E nisto, apesar da sua decrepitude e falência, foram notavelmente bem sucedidos.

Poder-se-ia dizer que a economia vudu e a economia de cortar e queimar é fácil de lançar contra o povo – e em certo sentido é. Pode-se compreender como o 1% de topo a adoraria, mas um dos grandes problemas era que não havia uma oposição intelectual suficientemente profunda e informada para confronto-la. A economia, tal como a história e a política, desapareceram da agenda da educação sindical.

Os neoliberais tomaram a longa visão logo desde a sua primeira reunião em 1947. Nenhum big bang instantâneo, nenhum golpe repentino contra-revolucionário após o Chile, que tinha sido a sua primeira experiência.

Eles foram eliminados. Lenta mas seguramente, desviaram-se dos principais políticos em todo o mundo e persuadiram-nos de que apenas um pequeno Estado e um grande mercado livre e muito dinheiro em muito poucos bolsos poderiam salvar a humanidade. A riqueza, diziam eles, iria diminuir – 99% seriam riam beneficiados.

Ironicamente, tiveram de usar o Estado para introduzir um novo autoritarismo e, em particular, usar forças e legislação estatal contra a “tirania” do sindicalismo e dos serviços e serviços públicos de utilidade pública.

O valor dos salários em relação ao produto interno bruto foi sistematicamente reduzido em cerca de 10%. Uma melhor estratégia para eles do que a inversão de cada pedaço de reforma progressiva em cada país era encontrar meios através dos quais os parlamentos nacionais e regulamentares das nações independentes pudessem ser anulados por entidades supranacionais como, por exemplo, o Fundo Monetário Internacional ou a União Europeia.

E os resultados de todas as suas conivências e conferências, prêmios Nobel e seminários, documentos e propostas políticas sempre tão inteligentes?

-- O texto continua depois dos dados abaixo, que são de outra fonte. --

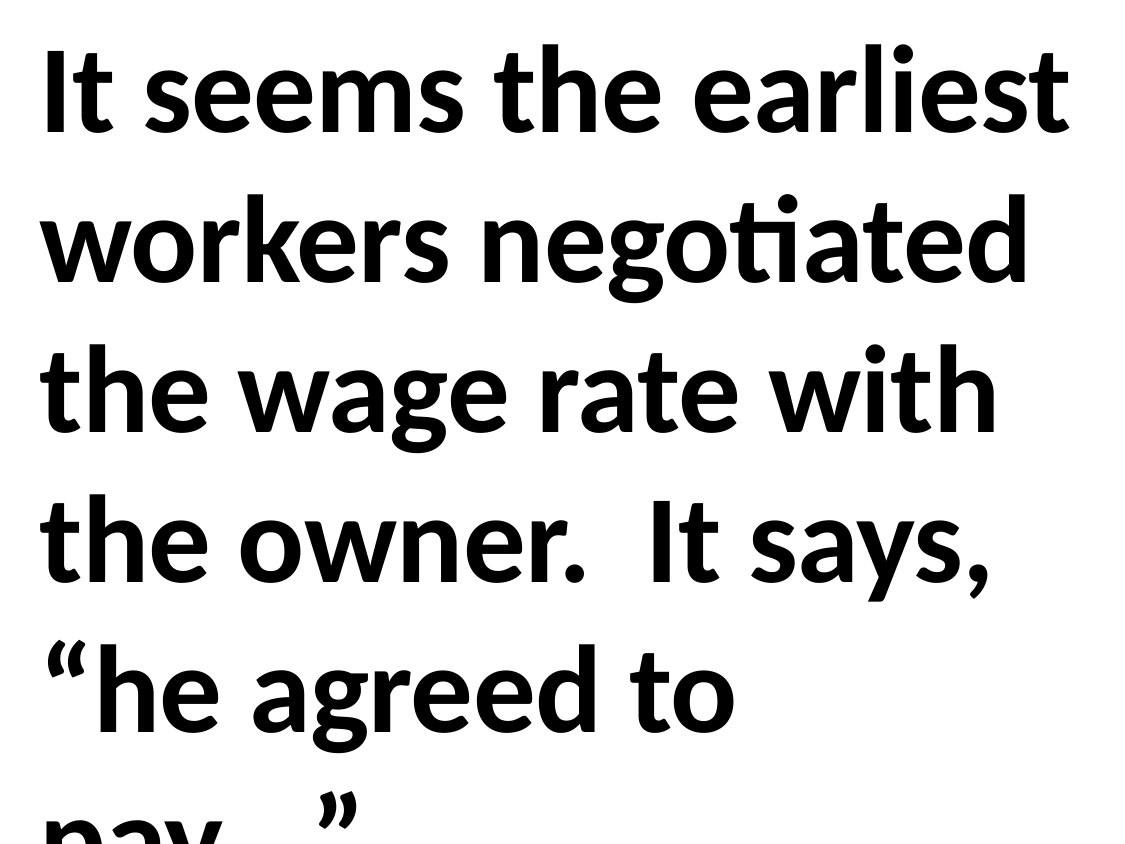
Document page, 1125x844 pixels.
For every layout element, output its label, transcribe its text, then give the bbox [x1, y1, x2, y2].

text_box It seems the earliest workers negotiated the wage rate with the owner. It says, “he agreed to pay…” [24, 0, 1088, 844]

Bem, todos sabemos que – desde lucros que queimam o planeta a empresas energéticas privadas que congelam os aposentados no inverno, desde bancos alimentares a bancos-sombra que concentram a riqueza retirada das pessoas em tão poucas mãos, o mundo parece por vezes ser gerido por uns poucos arqui-megalômanos.

Se alguém criasse uma instituição erudita para treinar ladrões, haveria um clamor. Mas foi isto que o mundo tolerou na Sociedade Mont Pelerin e no seu primo próximo, o Grupo Bilderberg, a cujas reuniões até alguns sindicalistas iludidos acompanharam.

Há muitos livros e vídeos brilhantes sobre como a agenda neoliberal tem influenciado a evolução mundial e os principais políticos. O Partido Democrata nos EUA sob a liderança de Bill Clinton e o Partido Trabalhista no Reino Unido sob a liderança de Tony Blair engoliram o elixir do extremismo.

Mas nada dura para sempre. Os gurus de ontem são os gurus de amanhã.

A única forma de enfrentar a Covid-19 tem sido através da intervenção do Estado, ações governamentais, planejamento, orçamentos públicos, através de prestadores de serviços públicos tomando providências clínicas e preventivas, e pesquisando desenvolvimentos, modelando estatísticas, e investindo fundos públicos no desenvolvimento de vacinas.

A Covid-19 tem sido, portanto, reduzida nos países capitalistas através da adopção de “medidas socialistas” de protecção e melhoria social, coordenação central e planejamento.

Onde os países se assumem socialistas, a Covid-19 tem sido gerida de forma muito eficaz, em grande contraste com as nações capitalistas.

Não admira que a Sociedade Mont Pelerin esteja ansiosa pela sua conferência deste ano em Oslo, no m6es de outubro, para disparar alguns volts na sua máquina de suporte de vida.

O mundo enlouqueceu e teve de começar a cuidar novamente das pessoas e investir em ciência e tecnologia e planejar programas de vacinação, pelo que Frankenstein deve, pensa a Sociedade, ser abalado pela vida e a produção e circulação de vacinas deve ser deixada aos seus amigos traficantes de carros em segunda mão.

Mas as reuniões mais importantes este ano serão todas aquelas que celebram e discutem as políticas necessárias para substituir a mão morta do neoliberalismo. A Federação Geral dos Sindicatos e os nossos companheiros irão reunir-se, não na Suíça, mas mais perto de casa onde os trabalhadores se reúnem, para popularizar uma nova economia para o povo.

2022 é o ano para começar o fim da economia neoliberal, e não devemos ser reticentes quanto ao seu desaparecimento.